Read each sentence to find out whether there is any grammatical or idiomatic…

2023

Read each sentence to find out whether there is any grammatical or idiomatic error in it. The error, if any, will be in one part of the sentence. The letter of that part is the answer. If there is ‘No error’, the answer is (e). (Ignore errors of punctuation, if any).

The cell’s nucleus is like (A)/ the conductor of a huge (B)/ opera who tell all the (C)/ performers what to do (D)/.

  1. A.

    A

  2. B.

    B

  3. C.

    C

  4. D.

    D

  5. E.

    No Error

Attempted by 6 students.

Show answer & explanation

Correct answer: C

Concept

A verb must agree with its subject in number. When a relative clause (introduced by who / which / that) describes a noun, the verb inside that clause must match the number of the noun it refers back to: a singular antecedent takes a singular verb (he tells), a plural antecedent takes a plural verb (they tell).

Application

Identify the antecedent of the relative pronoun ‘who’, then check the verb that follows it:

  1. The noun being described is “the conductor of a huge opera”. The head noun is “conductor” — singular.

  2. ‘who’ therefore refers back to the singular ‘conductor’ (not to ‘performers’ or ‘opera’), so its verb must be singular.

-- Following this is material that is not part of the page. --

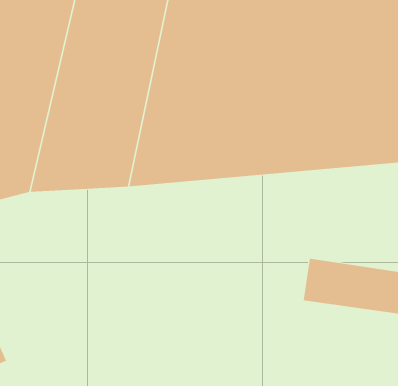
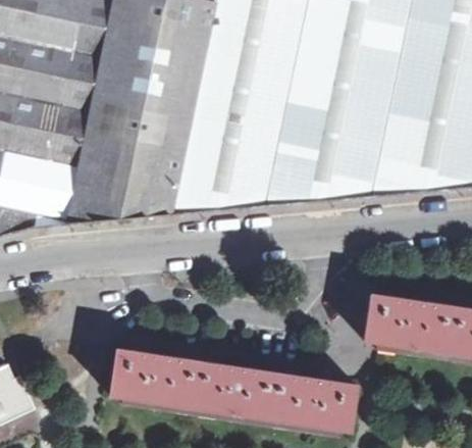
building: none -> [110,348,357,430]

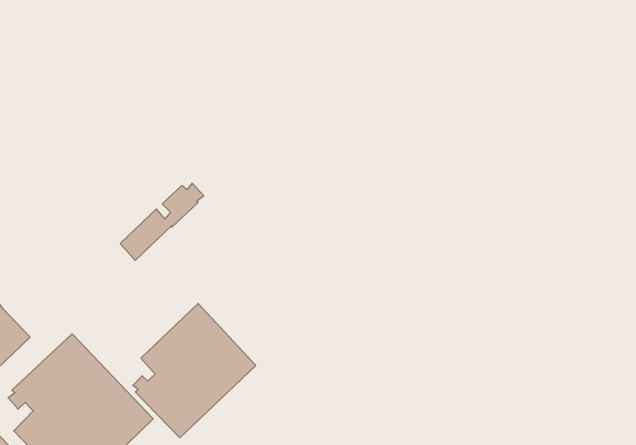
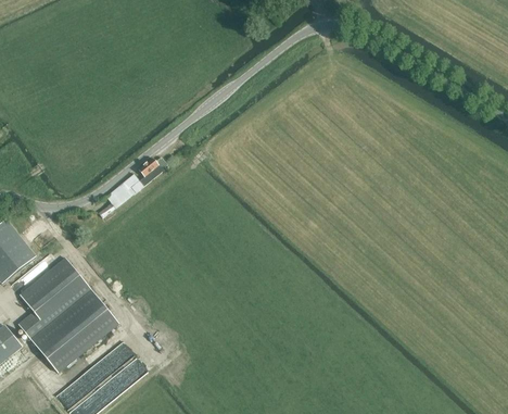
building: [133,303,256,438] -> none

  3. The sentence uses the plural form “tell” (“who tell all the…”). A singular subject needs “tells”.

Correction: “…the conductor of a huge opera who tells all the performers what to do.” The grammatical error lies in the segment “opera who tell all the”.

Cross-check

Replace the clause with a simple pronoun to hear the agreement: “the conductor … he tells” sounds right, while “he tell” does not. This confirms the singular verb ‘tells’ is required, so the segment containing ‘tell’ carries the error.